··· Records for the exercise ···

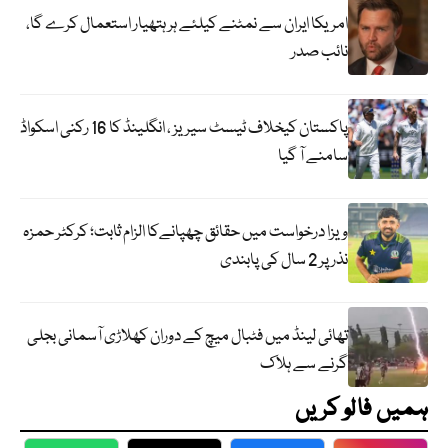
امریکا ایران سے نمٹنے کیلئے ہر ہتھیار استعمال کرے گا،
نائب صدر
پاکستان کیخلاف ٹیسٹ سیریز ، انگلینڈ کا 16 رکنی اسکواڈ
سامنے آ گیا
ویزا درخواست میں حقائق چھپانےکا الزام ثابت؛ کرکٹر حمزہ
نذر پر 2 سال کی پابندی
تھائی لینڈ میں فٹبال میچ کے دوران کھلاڑی آسمانی بجلی
گرنے سے ہلاک
ہمیں فالو کریں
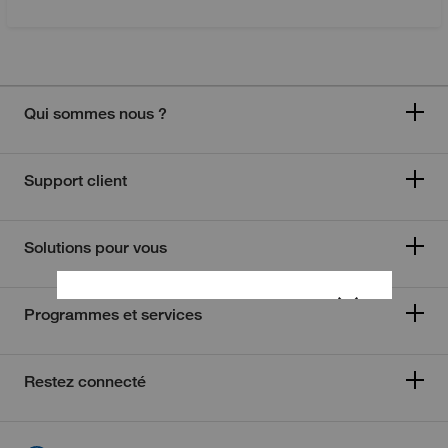
Qui sommes nous ?
Support client
Solutions pour vous
Programmes et services
Restez connecté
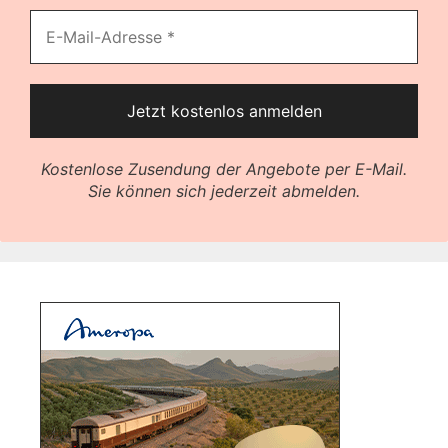
Kostenlose Zusendung der Angebote per E-Mail.
Sie können sich jederzeit abmelden.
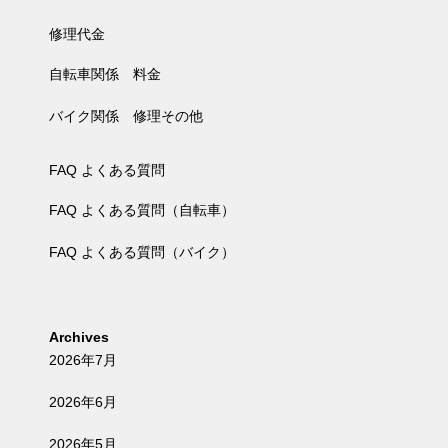
修理代金
自転車関係 料金
バイク関係 修理その他
FAQ よくある質問
FAQ よくある質問（自転車）
FAQ よくある質問（バイク）
Archives
2026年7月
2026年6月
2026年5月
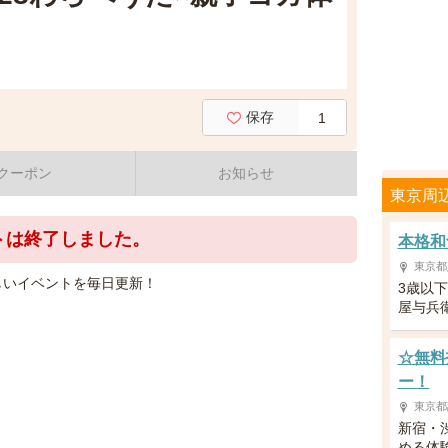
保存
1
クーポン
お知らせ
東京周
トは終了しました。
本格和
東京都
しいイベントを毎日更新！
3歳以
屋与兵
☆無料
ー！
東京都
新宿・
める体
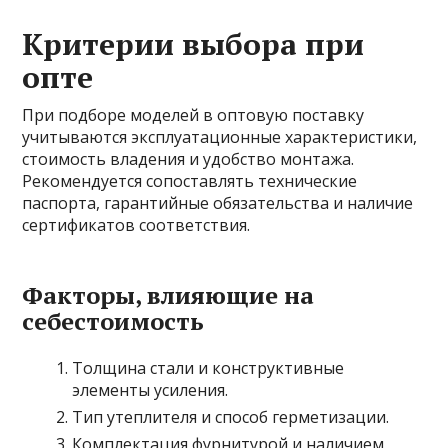
Критерии выбора при
опте
При подборе моделей в оптовую поставку
учитываются эксплуатационные характеристики,
стоимость владения и удобство монтажа.
Рекомендуется сопоставлять технические
паспорта, гарантийные обязательства и наличие
сертификатов соответствия.
Факторы, влияющие на
себестоимость
Толщина стали и конструктивные
элементы усиления.
Тип утеплителя и способ герметизации.
Комплектация фурнитурой и наличием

···

— What you have to do —
Write out every line of text in the material above word for word, in the same order. Leave the pictures out.

— Response area —
امریکا ایران سے نمٹنے کیلئے ہر ہتھیار استعمال کرے گا،
نائب صدر
پاکستان کیخلاف ٹیسٹ سیریز ، انگلینڈ کا 16 رکنی اسکواڈ
سامنے آ گیا
ویزا درخواست میں حقائق چھپانےکا الزام ثابت؛ کرکٹر حمزہ
نذر پر 2 سال کی پابندی
تھائی لینڈ میں فٹبال میچ کے دوران کھلاڑی آسمانی بجلی
گرنے سے ہلاک
ہمیں فالو کریں
Qui sommes nous ?
Support client
Solutions pour vous
Programmes et services
Restez connecté
Kostenlose Zusendung der Angebote per E-Mail.
Sie können sich jederzeit abmelden.
修理代金
自転車関係 料金
バイク関係 修理その他
FAQ よくある質問
FAQ よくある質問（自転車）
FAQ よくある質問（バイク）
Archives
2026年7月
2026年6月
2026年5月
保存
1
クーポン
お知らせ
東京周
トは終了しました。
本格和
東京都
しいイベントを毎日更新！
3歳以
屋与兵
☆無料
ー！
東京都
新宿・
める体
Критерии выбора при
опте
При подборе моделей в оптовую поставку
учитываются эксплуатационные характеристики,
стоимость владения и удобство монтажа.
Рекомендуется сопоставлять технические
паспорта, гарантийные обязательства и наличие
сертификатов соответствия.
Факторы, влияющие на
себестоимость
Толщина стали и конструктивные
элементы усиления.
Тип утеплителя и способ герметизации.
Комплектация фурнитурой и наличием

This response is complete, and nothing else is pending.